# $△ABC$ is isosceles if bisector of $∠A$ bisects $BC$?

Draw triangle $$A, B, C$$ with usual notation.

If bisector $$s$$ of the angle $$\alpha$$ intersects side $$a$$ in $$S$$ and if $$|AS| = |BS|$$ ($$S$$ is a midpoint of $$a$$) then triangle $$ABC$$ is an isosceles triangle. This is just my hypothesis, although I am pretty sure it's correct, but I need a proof.

Of course, if $$ABC$$ is indeed isosceles we have (by symmetry) that $$S$$ is midpoint of $$a$$ and it's intersection of $$s$$ and $$a.$$ I am interested in reverse statement mentioned above. Thanks

Forgot to mention: emphasis is on synthetic-geometry proofs.

Drop the heights from $$S$$ to $$CA$$ and $$CB$$ to get points $$A', B'$$.

Then, $$\triangle CSA'\cong\triangle CSB'$$, as right triangles with another angle equal ($$\angle SCA'=\angle SCB'$$) and a common side.

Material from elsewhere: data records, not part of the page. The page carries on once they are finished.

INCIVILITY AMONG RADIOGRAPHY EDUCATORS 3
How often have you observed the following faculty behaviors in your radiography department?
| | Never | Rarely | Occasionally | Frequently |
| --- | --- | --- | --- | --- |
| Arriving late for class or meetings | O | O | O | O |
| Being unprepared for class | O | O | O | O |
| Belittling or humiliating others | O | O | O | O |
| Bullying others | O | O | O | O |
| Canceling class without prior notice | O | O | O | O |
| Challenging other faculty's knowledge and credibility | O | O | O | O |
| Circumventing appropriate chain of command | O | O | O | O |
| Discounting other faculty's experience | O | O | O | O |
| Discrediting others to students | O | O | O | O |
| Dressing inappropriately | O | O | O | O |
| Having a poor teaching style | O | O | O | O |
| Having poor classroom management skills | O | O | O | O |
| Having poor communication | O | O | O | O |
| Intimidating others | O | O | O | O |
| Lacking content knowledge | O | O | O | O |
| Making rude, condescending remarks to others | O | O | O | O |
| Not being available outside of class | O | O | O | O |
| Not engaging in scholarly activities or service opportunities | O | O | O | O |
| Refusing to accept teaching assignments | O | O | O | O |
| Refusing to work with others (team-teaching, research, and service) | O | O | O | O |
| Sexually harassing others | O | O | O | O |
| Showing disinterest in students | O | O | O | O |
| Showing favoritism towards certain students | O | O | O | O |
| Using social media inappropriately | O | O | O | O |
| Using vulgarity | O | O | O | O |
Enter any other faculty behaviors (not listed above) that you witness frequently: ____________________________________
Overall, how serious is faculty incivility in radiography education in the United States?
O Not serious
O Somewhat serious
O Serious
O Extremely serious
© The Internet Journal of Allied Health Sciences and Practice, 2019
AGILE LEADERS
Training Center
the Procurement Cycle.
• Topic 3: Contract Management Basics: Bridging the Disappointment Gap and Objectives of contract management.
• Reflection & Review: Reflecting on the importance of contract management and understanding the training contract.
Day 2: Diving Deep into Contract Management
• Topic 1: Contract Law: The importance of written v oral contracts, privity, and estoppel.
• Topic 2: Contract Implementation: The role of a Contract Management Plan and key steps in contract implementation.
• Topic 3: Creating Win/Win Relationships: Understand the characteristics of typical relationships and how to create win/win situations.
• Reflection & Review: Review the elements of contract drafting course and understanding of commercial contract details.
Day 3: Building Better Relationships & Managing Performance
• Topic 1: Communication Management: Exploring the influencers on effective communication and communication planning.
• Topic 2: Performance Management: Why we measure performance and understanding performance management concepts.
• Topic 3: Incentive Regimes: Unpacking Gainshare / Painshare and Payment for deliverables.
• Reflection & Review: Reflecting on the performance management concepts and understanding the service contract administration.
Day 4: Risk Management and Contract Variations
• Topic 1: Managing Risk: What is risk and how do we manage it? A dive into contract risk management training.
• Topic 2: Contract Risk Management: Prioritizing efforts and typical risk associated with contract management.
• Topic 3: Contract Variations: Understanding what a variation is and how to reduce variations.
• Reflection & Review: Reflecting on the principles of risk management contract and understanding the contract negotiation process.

This implies that $$SA'\cong SB'$$.

Now look at $$\triangle SAA'$$ and $$\triangle SBB'$$: as they are right triangles with congruent sides $$SA'\cong SB'$$ and $$SA\cong SB$$ (as per assumption), then those triangles are also congruent, which gives you $$\angle A=\angle B$$.

(Strictly speaking, you would have two cases, where either interior $$\angle A$$ is equal to interior $$\angle B$$, or interior $$\angle A$$ is equal to exterior $$\angle B$$, but the second option is obviously impossible because in the second case the sum of all angles of $$\triangle ABC$$ would be bigger than $$180^\circ$$.)

This then implies that $$\triangle ABC$$ is isosceles (two equal angles).

• Simple and elegant. Thanks
– 1b3b
Oct 26, 2020 at 17:48
• @cosmo5 Is it not just RHS? Oct 26, 2020 at 17:49
• Wow, my bad! Been ages since I had a look at congruences. Oct 26, 2020 at 17:51
• SSA works if the angle is opposite to the larger side. In particular if it is a hypotenuse and the triangle is right.
– user700480
Oct 26, 2020 at 17:55

Your conjecture is correct, and can be proved in coordinates pretty easily. (If by "side a" you mean the side opposite the angle $$\alpha$$, which is located at point $$A$$, then you should have "$$|CS| = |BS|$$", rather than "$$|AS| = |BS|$$", of course. I'm pretty sure that this is what you meant.)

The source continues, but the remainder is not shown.